Tricycle helps girl with disability access education

Saraswoti is determined to get a good education so she can build a better future for her family despite her disability. Plan International has provided her with a tricycle to help her get to, from and around school.

Saraswoti getting ready for school in her tricycle
Saraswoti getting ready for school in her tricycle.

Saraswoti, 13, lives in a small village in Bardiya district in Nepal. She was born with a profound disability which restricts her mobility. Despite these challenges, she made sure she went to school every day using a rusty old wheelchair.

Saraswoti’s father is the sole breadwinner, supporting his large family on the little he manages to earn each day. “I am a labourer, but I rarely get work as I do not have the skills. If I find work, I earn about NRP 500 (€4) per day. This is not enough to feed my family of 6.”

Her mother spends her days taking care of her daughter who she has to accompany to school. “Saraswoti is not able to do her daily routine by herself. She is my eldest daughter and I also have to cook, feed, clean, and look after my 3 other daughters,” she says.

The family owns a small plot of land on the bank of the Bhada River. They have a small hut on the land where they live, however, both the land and house are prone to flooding every year.

Education brings hope of a better future

Despite all these obstacles, Saraswoti is determined to go to school every day. “She has not been absent for a single day since she joined the school,” says her mother proudly.

Saraswoti says she wants to finish her education so she can get a good job. “I want to become a senior government official working for girls with disabilities like me,” she says. “It is difficult for me to use the wheelchair to go to school. I have to travel 4 kilometers every day to reach school, crossing roads which are in bad condition.”

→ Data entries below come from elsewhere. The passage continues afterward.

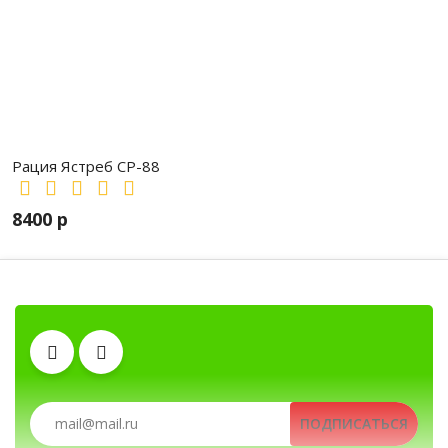
Рация Ястреб СР-88
8400 р
Автомобильные рации, автомобильные радиост
Аккумуляторы
Антенны
Рации, радиостанции, рации для охоты и рыбалки, по
ПОДПИСАТЬСЯ
Рации, радиостанции, рации для охоты и рыбалки, портативные рации, профе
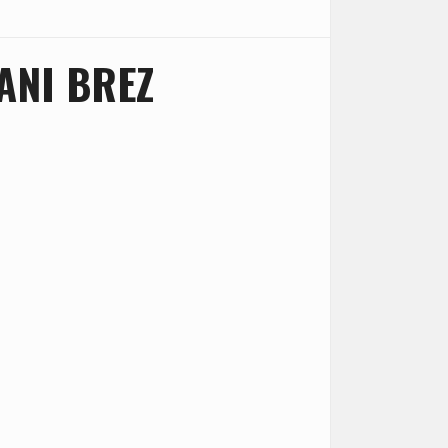
ANI BREZ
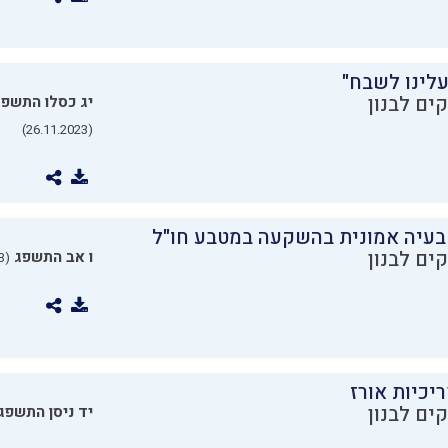
עלינו לשבח"
ים לבנון
יג כסלו התשפ
(26.11.2023)
בעיה אמונית בהשקעה במטבע חו"ל
ים לבנון
ו אב התשפג
(24.07.2023)
יכיות אורז
ים לבנון
יד ניסן התשפג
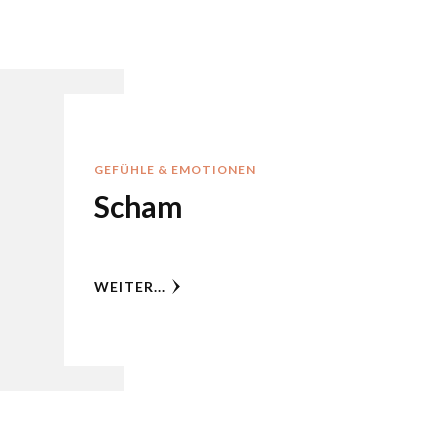
GEFÜHLE & EMOTIONEN
Scham
WEITER...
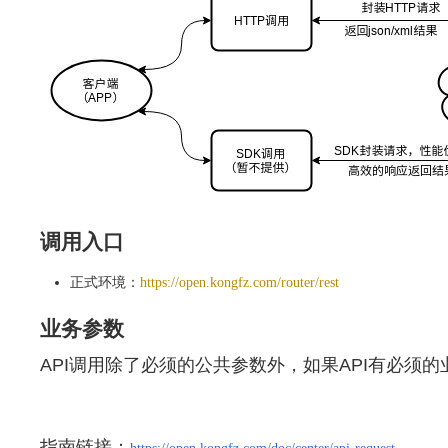
调用入口
正式环境：
https://open.kongfz.com/router/rest
业务参数
API调用除了必须的公共参数外，如果API有必须
指南链接：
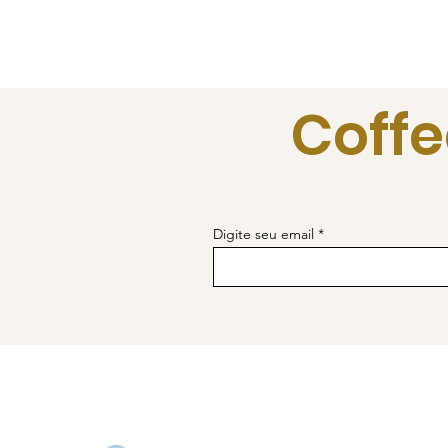
Coffe
Digite seu email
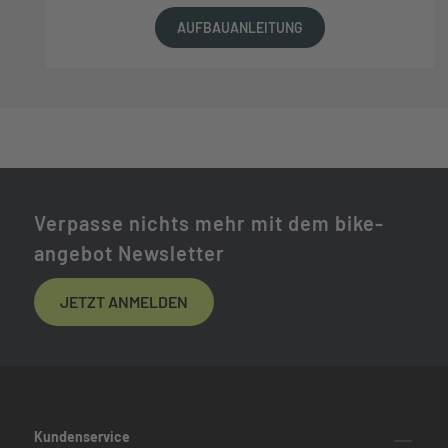
AUFBAUANLEITUNG
Verpasse nichts mehr mit dem bike-
angebot Newsletter
JETZT ANMELDEN
Kundenservice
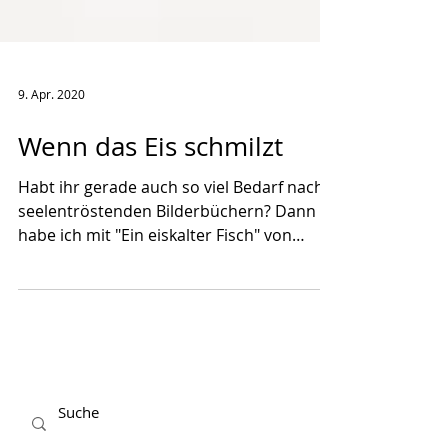
9. Apr. 2020
Wenn das Eis schmilzt
Habt ihr gerade auch so viel Bedarf nach
seelentröstenden Bilderbüchern? Dann
habe ich mit "Ein eiskalter Fisch" von
Frauke Angel und...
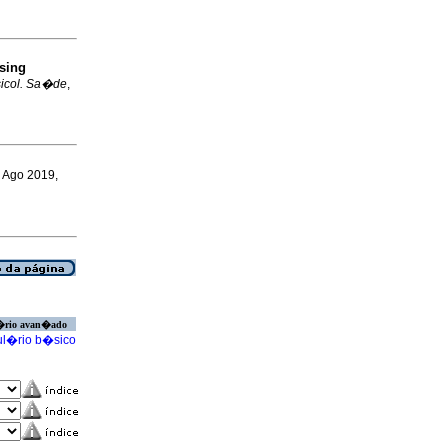
using
sicol. Sa�de
,
, Ago 2019,
�rio avan�ado
l�rio b�sico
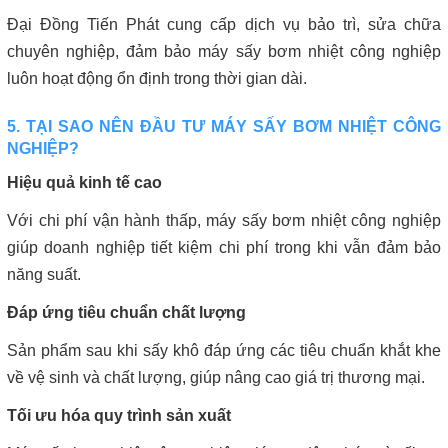
Đại Đồng Tiến Phát cung cấp dịch vụ bảo trì, sửa chữa
chuyên nghiệp, đảm bảo máy sấy bơm nhiệt công nghiệp
luôn hoạt động ổn định trong thời gian dài.
5. TẠI SAO NÊN ĐẦU TƯ MÁY SẤY BƠM NHIỆT CÔNG
NGHIỆP?
Hiệu quả kinh tế cao
Với chi phí vận hành thấp, máy sấy bơm nhiệt công nghiệp
giúp doanh nghiệp tiết kiệm chi phí trong khi vẫn đảm bảo
năng suất.
Đáp ứng tiêu chuẩn chất lượng
Sản phẩm sau khi sấy khô đáp ứng các tiêu chuẩn khắt khe
về vệ sinh và chất lượng, giúp nâng cao giá trị thương mại.
Tối ưu hóa quy trình sản xuất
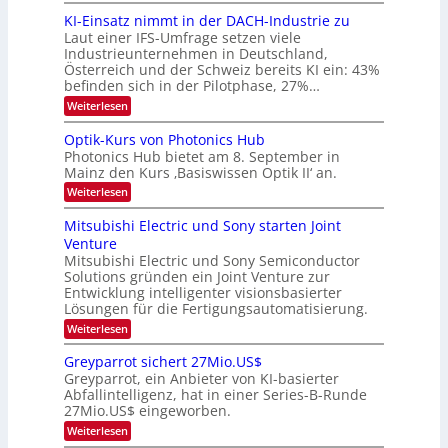
d
i
6
KI-Einsatz nimmt in der DACH-Industrie zu
e
l
9
t
Laut einer IFS-Umfrage setzen viele
.
d
s
Industrieunternehmen in Deutschland,
W
t
v
Österreich und der Schweiz bereits KI ein: 43%
E
a
befinden sich in der Pilotphase, 27%…
-
e
r
H
k
r
:
Weiterlesen
e
e
K
a
r
s
I
Optik-Kurs von Photonics Hub
a
r
W
-
e
Photonics Hub bietet am 8. September in
a
E
b
u
Mainz den Kurs ‚Basiswissen Optik II‘ an.
c
i
e
s
h
n
:
Weiterlesen
-
i
s
s
O
S
t
a
t
p
Mitsubishi Electric und Sony starten Joint
e
u
t
t
u
m
Venture
m
z
i
i
n
i
n
Mitsubishi Electric und Sony Semiconductor
k
n
m
i
Solutions gründen ein Joint Venture zur
-
g
a
e
m
K
Entwicklung intelligenter visionsbasierter
s
r
r
m
u
Lösungen für die Fertigungsautomatisierung.
-
s
t
r
:
t
Weiterlesen
i
s
T
M
e
n
v
r
i
n
d
o
Greyparrot sichert 27Mio.US$
t
H
e
e
n
Greyparrot, ein Anbieter von KI-basierter
s
a
r
P
n
Abfallintelligenz, hat in einer Series-B-Runde
u
l
D
h
d
27Mio.US$ eingeworben.
b
b
A
o
i
j
C
s
t
:
Weiterlesen
s
a
H
o
G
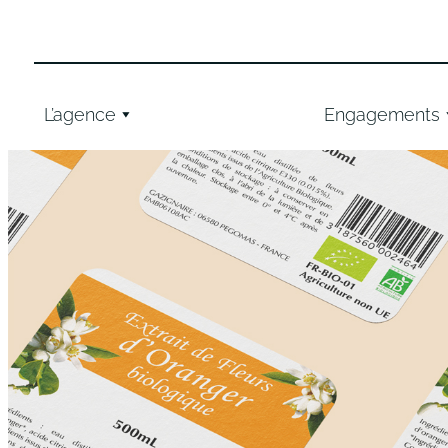
Aller
au
contenu
L’agence
Engagements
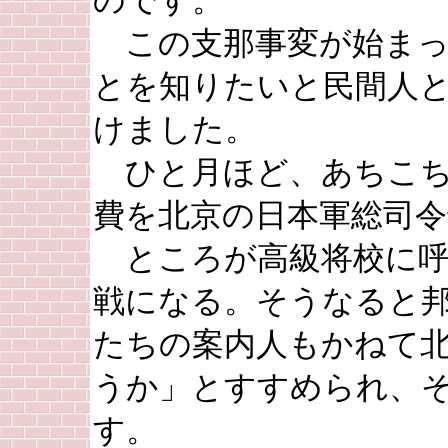
のです。
この支那事変が始まっ
とを知りたいと民間人
けました。
ひと月ほど、あちこち
費を北京の日本軍総司
ところが高級将校に呼
戦になる。そうなると
たちの案内人もかねて
うか」とすすめられ、
す。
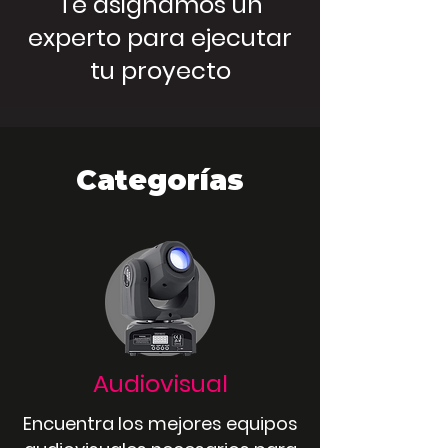
Te asignamos un
experto para ejecutar
tu proyecto
Categorías
Audiovisual
Encuentra los mejores equipos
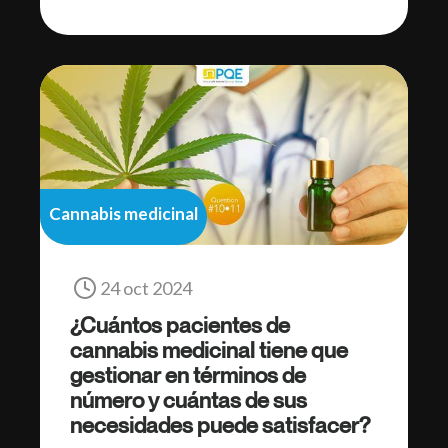
Cannabis medicinal
24 oct 2024
¿Cuántos pacientes de
cannabis medicinal tiene que
gestionar en términos de
número y cuántas de sus
necesidades puede satisfacer?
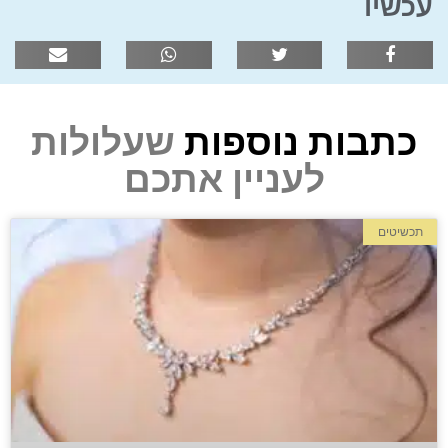
עכשיו
כתבות נוספות
שעלולות
לעניין אתכם
תכשיטים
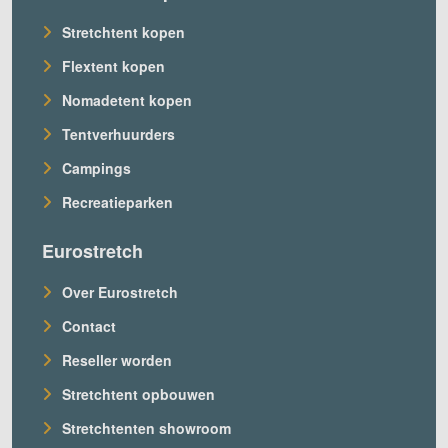
Stretchtent kopen
Flextent kopen
Nomadetent kopen
Tentverhuurders
Campings
Recreatieparken
Eurostretch
Over Eurostretch
Contact
Reseller worden
Stretchtent opbouwen
Stretchtenten showroom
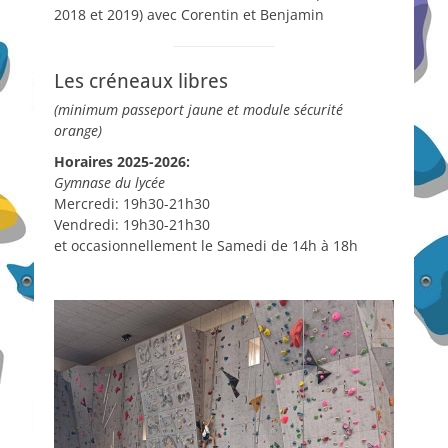
2018 et 2019) avec Corentin et Benjamin
Les créneaux libres
(minimum passeport jaune et module sécurité
orange)
Horaires 2025-2026:
Gymnase du lycée
Mercredi: 19h30-21h30
Vendredi: 19h30-21h30
et occasionnellement le Samedi de 14h à 18h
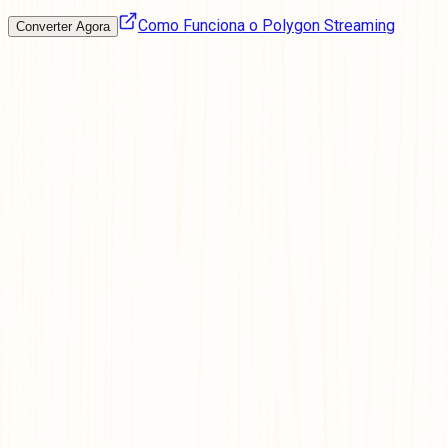
Como Funciona o Polygon Streaming
Converter Agora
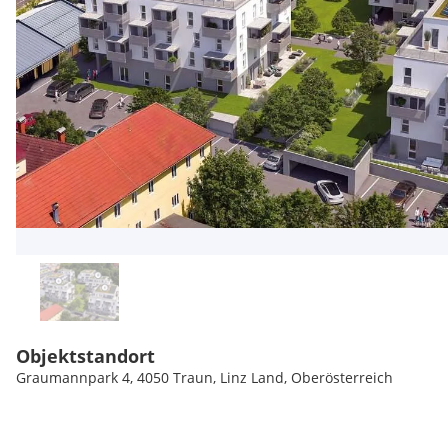
Objektstandort
Graumannpark 4, 4050 Traun, Linz Land, Oberösterreich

The principal of Saraswoti’s secondary school says that she is one of their best students. “She is determined and confident. She is very vocal about her condition and raises concerns about our school’s need to be disability friendly.”

“It is difficult for me to use the wheelchair to go to school.”


The infrastructure and facilities at the school are the biggest challenges that Saraswoti faces in accessing education. The school does not have a ramp, so her mother has to carry her to class which is on the first floor. The toilets are not disability friendly either.

“Looking at the condition of my school, I want to change the situation for other girls with disabilities in the future by becoming a senior government official who has the power to make decisions,” Saraswoti says.

“I am proud of my daughter,” shares Saraswoti’s mother. “At a young age, she is well informed about her rights. She recently went to her principal to request a tricycle for her to use instead of the wheelchair.”

“Using the wheelchair exhausts me,” explains Saraswoti. “I am already tired by the time I reach school. In this condition, I am not able to concentrate on my studies. I am hoping a tricycle would ease my struggles.”

Tricycle improves access to school

When they received Saraswoti’s request for a tricycle, the school management committee submitted a written request to the Gulariya Municipality Child Welfare Office and Child Rights Committee. The committee sent a letter of recommendation to Banke UNSECO Club, one of Plan International’s working partners in the area.

After reviewing Saraswoti’s situation, Plan International agreed to provide her with a tricycle as part of our work to address the root causes of gender inequality which prevents girls, particularly those with disabilities, in western Nepal from completing their education.

Saraswoti was on cloud 9 when she was invited by the Child Welfare Office to receive her new tricycle. “I am happy today as I can see my dreams being fulfilled. This has motivated me to prioritise my education,” she shares.

“She has never dropped out of school, and now with this tricycle she is more excited than ever to keep attending her classes,” says Saraswoti’s mother who was also selected to receive training to learn new skills that she can use to earn income.